ASSIGNED TASK: Locate, in the data below, the line that contains "photomicrograph showing moderate" and the line that contains "staining of seminoma"; reproduce exactly those two lines and every line between them, nothing more.
-- INFORMATION GIVEN follows --
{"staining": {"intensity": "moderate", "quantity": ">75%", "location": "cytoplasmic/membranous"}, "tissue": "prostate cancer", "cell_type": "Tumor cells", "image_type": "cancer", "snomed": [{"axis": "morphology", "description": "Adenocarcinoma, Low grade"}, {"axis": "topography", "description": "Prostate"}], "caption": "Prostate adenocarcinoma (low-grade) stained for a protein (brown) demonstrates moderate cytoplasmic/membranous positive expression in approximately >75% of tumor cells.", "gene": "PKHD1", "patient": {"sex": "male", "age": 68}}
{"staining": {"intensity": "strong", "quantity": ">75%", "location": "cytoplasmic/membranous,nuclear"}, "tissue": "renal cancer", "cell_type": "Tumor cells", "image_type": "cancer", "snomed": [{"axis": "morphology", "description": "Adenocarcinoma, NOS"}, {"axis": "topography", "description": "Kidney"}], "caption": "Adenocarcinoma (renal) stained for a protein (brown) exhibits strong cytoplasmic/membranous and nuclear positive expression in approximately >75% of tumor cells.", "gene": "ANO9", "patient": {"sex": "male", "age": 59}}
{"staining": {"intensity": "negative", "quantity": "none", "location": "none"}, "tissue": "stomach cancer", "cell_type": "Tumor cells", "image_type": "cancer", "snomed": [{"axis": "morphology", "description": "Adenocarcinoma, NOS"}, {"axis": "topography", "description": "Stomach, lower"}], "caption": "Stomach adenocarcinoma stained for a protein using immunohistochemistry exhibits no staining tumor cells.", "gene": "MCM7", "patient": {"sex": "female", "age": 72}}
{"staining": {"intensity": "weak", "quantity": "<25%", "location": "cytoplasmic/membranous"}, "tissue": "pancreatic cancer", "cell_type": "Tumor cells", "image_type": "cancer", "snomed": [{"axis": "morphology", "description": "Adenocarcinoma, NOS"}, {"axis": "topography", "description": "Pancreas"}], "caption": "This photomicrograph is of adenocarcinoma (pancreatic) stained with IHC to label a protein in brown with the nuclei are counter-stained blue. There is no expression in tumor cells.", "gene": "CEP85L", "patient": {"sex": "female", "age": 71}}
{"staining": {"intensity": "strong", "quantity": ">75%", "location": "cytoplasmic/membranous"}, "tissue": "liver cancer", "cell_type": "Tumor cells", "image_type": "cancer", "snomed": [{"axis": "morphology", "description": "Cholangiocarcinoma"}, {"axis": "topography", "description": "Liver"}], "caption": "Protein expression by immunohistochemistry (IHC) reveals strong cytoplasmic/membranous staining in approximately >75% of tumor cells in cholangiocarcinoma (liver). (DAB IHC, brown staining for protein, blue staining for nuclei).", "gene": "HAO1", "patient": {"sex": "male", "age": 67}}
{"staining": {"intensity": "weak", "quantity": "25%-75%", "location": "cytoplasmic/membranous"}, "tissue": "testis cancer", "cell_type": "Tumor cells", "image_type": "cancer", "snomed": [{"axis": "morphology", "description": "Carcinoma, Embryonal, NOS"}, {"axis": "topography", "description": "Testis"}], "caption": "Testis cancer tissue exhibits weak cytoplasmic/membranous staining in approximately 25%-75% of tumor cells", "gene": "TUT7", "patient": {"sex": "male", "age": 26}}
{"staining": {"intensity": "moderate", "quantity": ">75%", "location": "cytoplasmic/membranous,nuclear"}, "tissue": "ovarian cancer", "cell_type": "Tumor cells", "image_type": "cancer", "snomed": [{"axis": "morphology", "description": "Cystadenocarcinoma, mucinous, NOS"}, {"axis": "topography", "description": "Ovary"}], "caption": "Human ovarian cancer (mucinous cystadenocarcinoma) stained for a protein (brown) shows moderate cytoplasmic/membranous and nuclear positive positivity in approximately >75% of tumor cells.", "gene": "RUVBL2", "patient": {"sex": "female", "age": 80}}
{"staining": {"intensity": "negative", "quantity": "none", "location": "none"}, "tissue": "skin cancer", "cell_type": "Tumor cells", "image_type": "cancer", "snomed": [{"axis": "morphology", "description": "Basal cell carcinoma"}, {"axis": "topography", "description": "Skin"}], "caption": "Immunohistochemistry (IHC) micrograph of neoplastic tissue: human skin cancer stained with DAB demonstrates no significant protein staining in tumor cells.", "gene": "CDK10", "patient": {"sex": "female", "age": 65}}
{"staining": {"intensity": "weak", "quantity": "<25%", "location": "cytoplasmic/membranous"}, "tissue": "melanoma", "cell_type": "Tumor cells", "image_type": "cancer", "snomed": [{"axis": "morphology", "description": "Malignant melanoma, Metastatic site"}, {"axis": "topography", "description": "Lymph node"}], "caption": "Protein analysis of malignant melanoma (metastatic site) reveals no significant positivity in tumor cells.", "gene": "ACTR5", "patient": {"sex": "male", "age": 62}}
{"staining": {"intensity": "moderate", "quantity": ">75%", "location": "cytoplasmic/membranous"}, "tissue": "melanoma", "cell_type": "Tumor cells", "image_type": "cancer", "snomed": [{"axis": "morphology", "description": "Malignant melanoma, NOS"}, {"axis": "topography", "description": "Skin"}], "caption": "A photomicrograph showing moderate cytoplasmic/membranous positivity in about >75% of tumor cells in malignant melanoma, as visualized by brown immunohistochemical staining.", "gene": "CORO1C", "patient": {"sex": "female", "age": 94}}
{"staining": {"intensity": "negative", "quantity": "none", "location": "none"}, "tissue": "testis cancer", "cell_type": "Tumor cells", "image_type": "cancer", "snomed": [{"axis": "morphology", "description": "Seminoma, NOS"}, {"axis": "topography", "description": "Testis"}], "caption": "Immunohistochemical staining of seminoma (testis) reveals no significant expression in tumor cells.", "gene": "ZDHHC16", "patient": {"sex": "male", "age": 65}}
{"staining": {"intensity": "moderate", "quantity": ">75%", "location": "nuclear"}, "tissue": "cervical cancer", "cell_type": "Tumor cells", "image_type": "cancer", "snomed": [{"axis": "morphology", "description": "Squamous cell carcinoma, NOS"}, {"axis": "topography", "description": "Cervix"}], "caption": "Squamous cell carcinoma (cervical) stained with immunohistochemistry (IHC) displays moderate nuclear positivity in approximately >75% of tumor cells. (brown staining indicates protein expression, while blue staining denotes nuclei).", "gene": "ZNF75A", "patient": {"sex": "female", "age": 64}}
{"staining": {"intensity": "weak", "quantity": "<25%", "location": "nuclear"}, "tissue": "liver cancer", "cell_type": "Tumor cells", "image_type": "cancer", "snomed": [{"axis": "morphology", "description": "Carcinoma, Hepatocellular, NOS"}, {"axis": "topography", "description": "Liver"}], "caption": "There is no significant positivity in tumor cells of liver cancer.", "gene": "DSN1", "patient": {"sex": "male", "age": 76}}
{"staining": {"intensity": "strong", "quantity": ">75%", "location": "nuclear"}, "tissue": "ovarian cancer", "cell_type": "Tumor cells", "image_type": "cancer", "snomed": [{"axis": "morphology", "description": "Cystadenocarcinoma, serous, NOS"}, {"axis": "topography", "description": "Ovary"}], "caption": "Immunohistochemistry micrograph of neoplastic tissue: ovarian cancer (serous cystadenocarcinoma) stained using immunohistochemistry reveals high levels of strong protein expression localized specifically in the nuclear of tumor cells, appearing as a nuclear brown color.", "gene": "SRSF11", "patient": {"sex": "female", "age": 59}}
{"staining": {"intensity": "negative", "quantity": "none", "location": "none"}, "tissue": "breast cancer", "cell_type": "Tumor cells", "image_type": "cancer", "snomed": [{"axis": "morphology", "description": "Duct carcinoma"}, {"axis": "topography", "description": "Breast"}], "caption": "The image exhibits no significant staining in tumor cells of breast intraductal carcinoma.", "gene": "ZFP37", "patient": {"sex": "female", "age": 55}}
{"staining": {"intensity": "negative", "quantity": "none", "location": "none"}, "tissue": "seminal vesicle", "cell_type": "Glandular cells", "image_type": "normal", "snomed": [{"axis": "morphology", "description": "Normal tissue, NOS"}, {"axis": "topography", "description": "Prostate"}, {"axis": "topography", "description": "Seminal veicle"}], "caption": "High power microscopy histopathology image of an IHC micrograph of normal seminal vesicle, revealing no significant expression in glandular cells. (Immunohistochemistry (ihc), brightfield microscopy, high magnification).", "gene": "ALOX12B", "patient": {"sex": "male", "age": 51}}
-- INFORMATION GIVEN concluded --
RESPONSE AREA:
{"staining": {"intensity": "moderate", "quantity": ">75%", "location": "cytoplasmic/membranous"}, "tissue": "melanoma", "cell_type": "Tumor cells", "image_type": "cancer", "snomed": [{"axis": "morphology", "description": "Malignant melanoma, NOS"}, {"axis": "topography", "description": "Skin"}], "caption": "A photomicrograph showing moderate cytoplasmic/membranous positivity in about >75% of tumor cells in malignant melanoma, as visualized by brown immunohistochemical staining.", "gene": "CORO1C", "patient": {"sex": "female", "age": 94}}
{"staining": {"intensity": "negative", "quantity": "none", "location": "none"}, "tissue": "testis cancer", "cell_type": "Tumor cells", "image_type": "cancer", "snomed": [{"axis": "morphology", "description": "Seminoma, NOS"}, {"axis": "topography", "description": "Testis"}], "caption": "Immunohistochemical staining of seminoma (testis) reveals no significant expression in tumor cells.", "gene": "ZDHHC16", "patient": {"sex": "male", "age": 65}}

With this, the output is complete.